Essentially every car has a windshield and trim attached only by adhesive, and has for decades. This ought to be a solved problem.

Is that trim piece steel? Maybe something about the material, usually they’re gluing on plastic trim pieces. They’re relying on heated adhesive but it’s a long skinny piece made of a material that conducts heat?

[–] Bytemeister 9 points 2 hours ago (1 children)

Yeah, used properly, adhesive can be stronger than just about any other form of fastening. Properly is the key word. Contaminates, or improperly prepped surface will drastically reduce the effectiveness.

[–] [email protected] 3 points 1 hour ago

Hell, surface coatings to protect against rust are a multi-billion industry and they often require very specific application methods and even a little deviation can fuck up the bond.

[–] [email protected] 49 points 13 hours ago (1 children)

it’s stronger than welding

(X) to doubt

[–] [email protected] 21 points 12 hours ago (1 children)

Adhesives can be incredibly strong.

[–] [email protected] 21 points 12 hours ago (2 children)

But never a weld.

MEK welds styrene. Cynocrylate forms a mechanical bond. MEK will be stronger in tension, cyno stronger in shear.

[–] [email protected] 13 points 12 hours ago (1 children)

Good ole methyl ethyl ketone.

Dropped a rubber boot in a vat of it once to see what would happen.

No idea why, but it came out much larger/expanded.

[–] [email protected] 10 points 8 hours ago

Fun fact, you can shrink barbie doll heads in acetone.

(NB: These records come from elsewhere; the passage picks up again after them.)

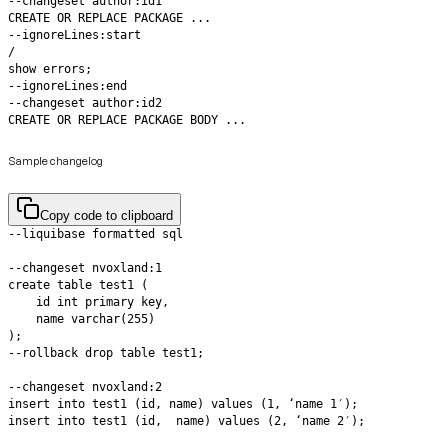
CREATE OR REPLACE PACKAGE BODY ...
Sample changelog
Copy code to clipboard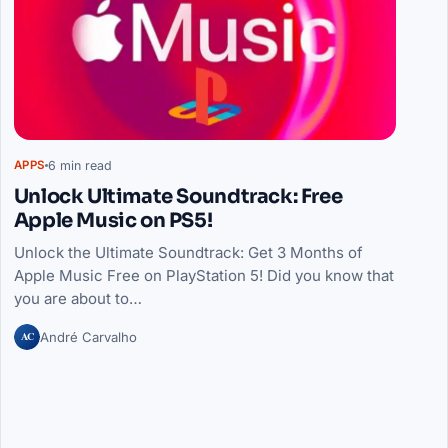
6 min read
APPS
Unlock Ultimate Soundtrack: Free
Apple Music on PS5!
Unlock the Ultimate Soundtrack: Get 3 Months of
Apple Music Free on PlayStation 5! Did you know that
you are about to…
AC
André Carvalho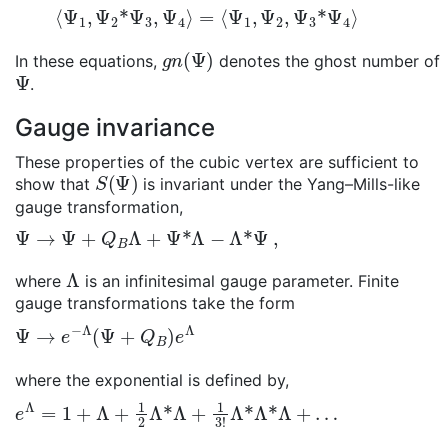
⟨
Ψ
1
,
Ψ
2
*
Ψ
3
,
Ψ
4
⟩
=
⟨
Ψ
1
,
Ψ
2
,
Ψ
3
*
Ψ
4
⟩
g
n
(
Ψ
)
In these equations,
denotes the ghost number of
Ψ
.
Gauge invariance
These properties of the cubic vertex are sufficient to
S
(
Ψ
)
show that
is invariant under the Yang–Mills-like
gauge transformation,
Ψ
→
Ψ
+
Q
B
Λ
+
Ψ
*
Λ
−
Λ
*
Ψ
,
Λ
where
is an infinitesimal gauge parameter. Finite
gauge transformations take the form
Ψ
→
e
−
Λ
(
Ψ
+
Q
B
)
e
Λ
where the exponential is defined by,
e
Λ
=
1
+
Λ
+
1
2
Λ
*
Λ
+
1
3
!
Λ
*
Λ
*
Λ
+
…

[–] [email protected] 9 points 12 hours ago (1 children)

I don't even know the name of the adhesive they used. I do know that it was made by 3M and that it's orange.

[–] [email protected] 13 points 12 hours ago* (last edited 12 hours ago) (1 children)

Well, OK. So maybe that adhesive is stronger than a weld on that particular plastic. Of course, if you're talking about adhering a plastic to a metal you cannot weld it so Elmer's would be "stronger than a weld". But whatever's going on it's not adequate.

E: and actually welding plastic together typically isn't that strong, a mechanical bond can easily be stronger than melting the plastic to weld it.

[–] [email protected] 1 points 20 minutes ago

Epoxy bonding on body panels is super common on many cars now. And it’s the only way to bond incompatible materials like aluminum and high strength steel.

Even steel body panels can’t be welded to high strength steel because the heat affected zone will be weakened by the weld and will crack just outside the weld.

Adhesives to create a mechanical bond, and the 3M body adhesives include glass microbeads that prevent you from squishing the joint too tightly, which makes the bind more effective.

Now using it in dirty or coated stainless steel clearly isn’t working, and the design of thin strips of shiny steel that will grow and shrink a lot, mostly in one direction on a design that was done by a 7 year old in a hurry to draw a truck is another issue.

[–] grue 24 points 12 hours ago (1 children)

they had to have someone remind everyone that the glue pattern posted at every station where it's applied isn't just a suggestion, it's an engineering requirement for the structural integrity of the part. People were just slapping the adhesive onto shit in any old way they pleased a lot of the time.

In other words, the things were being designed by underqualified engineers who didn't understand factors of safety, design for manufacturability, or that precision comes at a cost.

[–] [email protected] 16 points 5 hours ago (1 children)

I suspect the real issue is the workers aren't given enough time on the line to do this correctly so they just churn them out to hit the needed metric knowing it will fail after being delivered to the owner.

[–] grue 1 points 34 minutes ago

Hence,

precision comes at a cost

That cost could be needing to use precision robot arms instead of humans, needing to pay higher salaries to find really skilled and diligent humans, or as you suggested, slowing down the assembly line so the workers have time to be more careful.